Такая вот история, сынок. А ты говоришь: «Человек везде привыкает жить!» Нет, не привыкает, просто смиряется. Только сердце не обманешь, заноза-то ноет. Заноза эта – тоска по дому. Ну как? Всякие есть, наверно. Кому-то и печка сгодится. Ты его туда посади да держи, он тебе ещё благодарен будет. Оксана другой оказалась. Мужа она очень любила, но не смогла на чужбине жить. Онтон жену не меньше любил, однако не уехал, с матерью остался.
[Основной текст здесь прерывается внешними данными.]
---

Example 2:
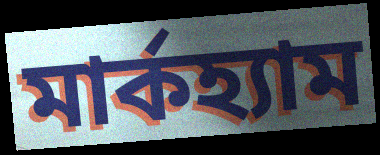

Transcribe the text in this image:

মার্কহ্যাম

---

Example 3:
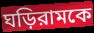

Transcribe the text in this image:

ঘড়িরামকে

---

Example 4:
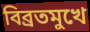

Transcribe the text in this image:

বিব্রতমুখে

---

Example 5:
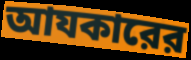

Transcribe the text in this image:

আযকারের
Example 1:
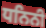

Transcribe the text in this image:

ਧਨਿਨੀ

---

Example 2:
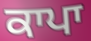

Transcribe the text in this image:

ਕਾਪਾ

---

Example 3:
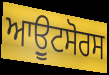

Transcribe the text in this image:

ਆਉੂਟਸੋਰਸ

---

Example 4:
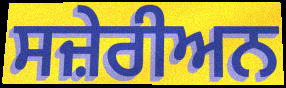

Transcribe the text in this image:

ਸਜ਼ੇਰੀਅਨ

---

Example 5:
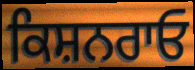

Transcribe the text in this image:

ਕਿਸ਼ਨਰਾਓ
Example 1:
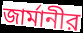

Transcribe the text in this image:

জার্মানীর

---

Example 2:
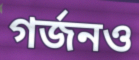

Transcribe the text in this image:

গর্জনও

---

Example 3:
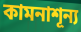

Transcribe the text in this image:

কামনাশূন্য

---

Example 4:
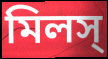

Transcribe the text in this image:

মিলস্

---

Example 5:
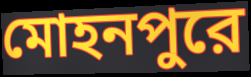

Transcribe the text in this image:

মোহনপুরে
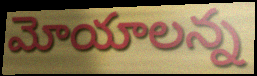
మోయాలన్న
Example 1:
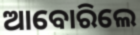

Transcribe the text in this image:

ଆବୋରିଲେ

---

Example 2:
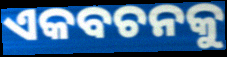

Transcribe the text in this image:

ଏକବଚନକୁ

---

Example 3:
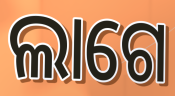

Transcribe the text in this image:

ଲାଗେ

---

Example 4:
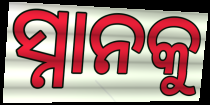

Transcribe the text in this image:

ସ୍ନାନକୁ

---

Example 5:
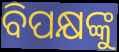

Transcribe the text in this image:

ବିପକ୍ଷଙ୍କୁ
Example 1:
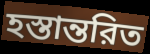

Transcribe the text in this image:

হস্তান্তরিত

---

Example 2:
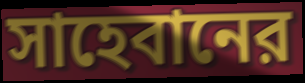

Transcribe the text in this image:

সাহেবানের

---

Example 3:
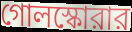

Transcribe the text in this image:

গোলস্কোরার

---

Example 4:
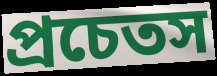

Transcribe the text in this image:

প্রচেতস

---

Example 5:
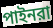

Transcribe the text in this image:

পাইনরা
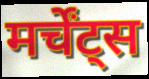
मर्चेंट्स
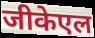
जीकेएल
Так-то вот, сынок…
Когда солнце скрылось за горизонтом, стало зябко, и по спине пробежали неприятные мурашки. Тихо в деревне, только с полей доносится приглушённый рёв трактора – начинается зяблевая вспашка. Колхозники готовят почву к весне под посев яровых культур. Звук тарахтящего двигателя то приближается, то совсем исчезает. Вечерний воздух скрывает лёгкое волнение, когда тепло уходящего дня постепенно сливается с ночной прохладой. На окраине деревни девушки устроили игрище. В разгар веселья они запели. Слова песен я слышал отчётливо, хоть и сидел довольно-таки далеко:
Звала, звала, не отозвался
Да мимо девицы прошёл…
Эта песня древняя, как мир: о женихах, о любви.
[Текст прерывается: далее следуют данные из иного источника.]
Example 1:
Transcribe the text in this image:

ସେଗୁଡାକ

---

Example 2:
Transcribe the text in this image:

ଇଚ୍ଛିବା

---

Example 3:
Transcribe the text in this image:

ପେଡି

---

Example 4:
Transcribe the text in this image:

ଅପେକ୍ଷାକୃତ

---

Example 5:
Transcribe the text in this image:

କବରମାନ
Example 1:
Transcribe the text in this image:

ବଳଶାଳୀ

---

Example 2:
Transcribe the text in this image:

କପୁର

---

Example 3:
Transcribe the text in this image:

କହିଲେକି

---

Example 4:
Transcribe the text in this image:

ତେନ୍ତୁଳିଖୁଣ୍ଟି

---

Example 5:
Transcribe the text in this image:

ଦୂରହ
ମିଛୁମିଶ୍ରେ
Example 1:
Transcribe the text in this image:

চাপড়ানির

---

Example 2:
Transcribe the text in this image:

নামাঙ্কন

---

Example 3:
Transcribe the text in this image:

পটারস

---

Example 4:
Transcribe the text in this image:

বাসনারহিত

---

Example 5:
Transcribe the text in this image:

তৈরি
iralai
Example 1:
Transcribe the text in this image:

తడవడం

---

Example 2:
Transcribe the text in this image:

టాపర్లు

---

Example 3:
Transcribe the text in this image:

Поднявшись, старик уже собирался уйти, когда я задал ему вопрос:
– А Онтон, где он сейчас?
– Онтон-то? Онтона уже нет… После того случая с Оксаной схоронил мать: старая была, болела много. Да и сам он недолго прожил. Такой видный парень быстро истощал, осунулся, скрючился весь, как молодое деревце после грозы, смотреть больно. Кровью закашлял – оказалось, чахотка. Так вместе с Онтоном и не стало рода Бечей… Что-то зябко мне, давай-ка в дом зайдём. Пойдём-пойдём, сынок. Всех слов не перескажешь…
Когда мы только вошли в дом, до нас ещё доносились звуки старинных песен:
Ищи не ищи, а вряд ли полюбишь
Кого-то сильнее меня…
В такие вот вечера Оксана с Онтоном и пели, наверное.